A surge in oil prices is dominating energy markets after a record volume of $80 West Texas Intermediate (WTI) crude call options were traded. Following Isreal airstrikes on Iran, worries about escalating Middle East tensions are reflected in this increase in trade. Additionally, the exchange of roughly 33,411 contracts in August 2025 showed investor concern. In addition, the strikes, which are intended to stop Iran’s nuclear aspirations, have raised concerns about supply routes being disrupted.
WTI Options Trading Signals Investor Anxiety
The surge in $80 call option trades for WTI crude reflects a sharp shift in market sentiment. CME Group data indicates that Friday’s volume reached 33,411 contracts, exceeding the peak of 17,030 contracts in January. Overall, Friday saw a total of 681,000 WTI options traded. This indicates that there is a renewed interest in protecting against rising crude oil prices.
Traders can purchase a futures contract at a predetermined price by using a call option. Additionally, increasing $80 call option volumes indicate a high level of expectation that prices will soon surpass that mark. Traders now view geopolitical risk as a major price driver, especially as supply routes in the Middle East remain vulnerable.
Oil Prices Spike as War Threats Escalate Fast
Isreal airstrikes on Iran escalated tensions, sending oil prices up by 7% on Friday. This is the biggest one-day gain in months. According to Isreal sources, the attacks were designed to prevent Iran from developing its nuclear weapons agenda. In response, Iran has threatened additional retaliation, including threats against Isreal and US military targets in the region.
Iran’s Fars news agency cited military officials who said, “This confrontation will not end with last night’s limited actions.” Additionally, there are risks despite the fact that conflict has not yet affected physical supply. As such, Iran can have a negative impact on the supply of crude oil if it blocks shipping routes or ups its attacks.
In addition to warning Iran against escalating tensions, US officials attempted to defuse the situation by separating themselves from the Isreal attacks. Aside from heightening market volatility, this balancing act also opens the door to possible long-term shifts in oil trading patterns. As one trader from Singapore pointed out, “The Hormuz route is the real concern.” That’s what keeps the market nervous.”
Can Middle East Tensions Shake Energy Supply Chains
Some analysts claim that fear rather than real disruptions is what caused the price spike. Moreover, they warned that future steps will be “painful and regrettable” for the US and Israel. These words fanned worries of a broader regional war, which heightened the alertness of crude oil traders.
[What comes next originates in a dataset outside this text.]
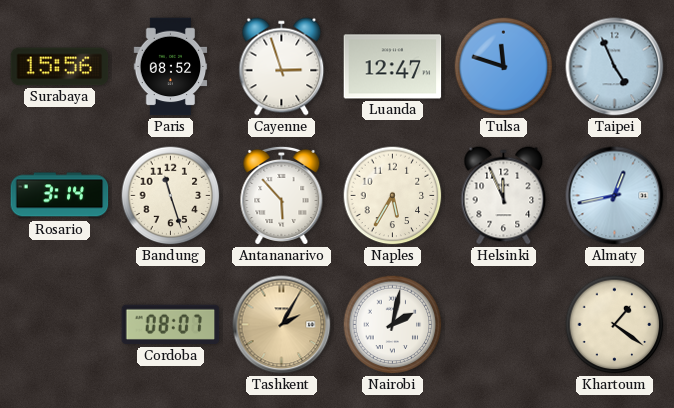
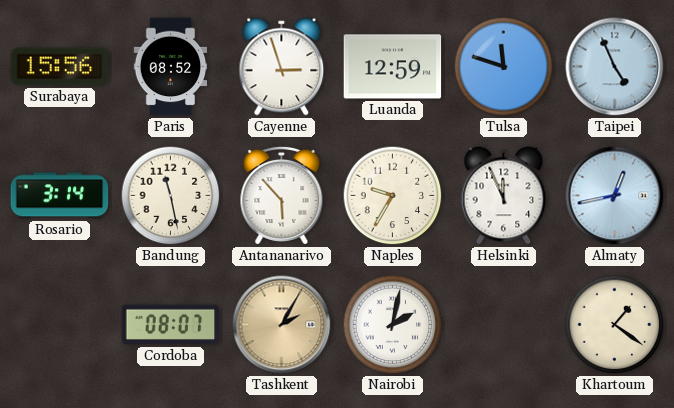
Luanda: 12:47 -> 12:59
Bandung: 11:27 -> 11:28
Naples: 5:35 -> 9:35
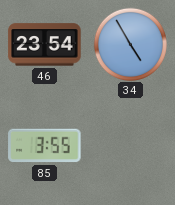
Markets stay on tenterhooks with uncertainty over future events. Investors are apprehensive about the possibility of a blockade in the Strait of Hormuz, an important shipping route for oil. Traders are preparing for the worst at the moment. The rise in $80 call options suggests that they expect oil prices to increase further if tensions continue. Moreover, weeks of volatility in the energy markets could result from this uncertainty.
Final Verdict
With geopolitical threats on the increase, oil prices are responding to perceived risk instead of sudden supply interruptions. Therefore, as long as investors continue placing wagers on rising prices, the energy market may remain in turmoil. Therefore, investors are watching diplomatic hints closely for any indicators of rapprochement or reprisal. Until it is certain, volatility will likely remain a feature of the world’s crude oil markets.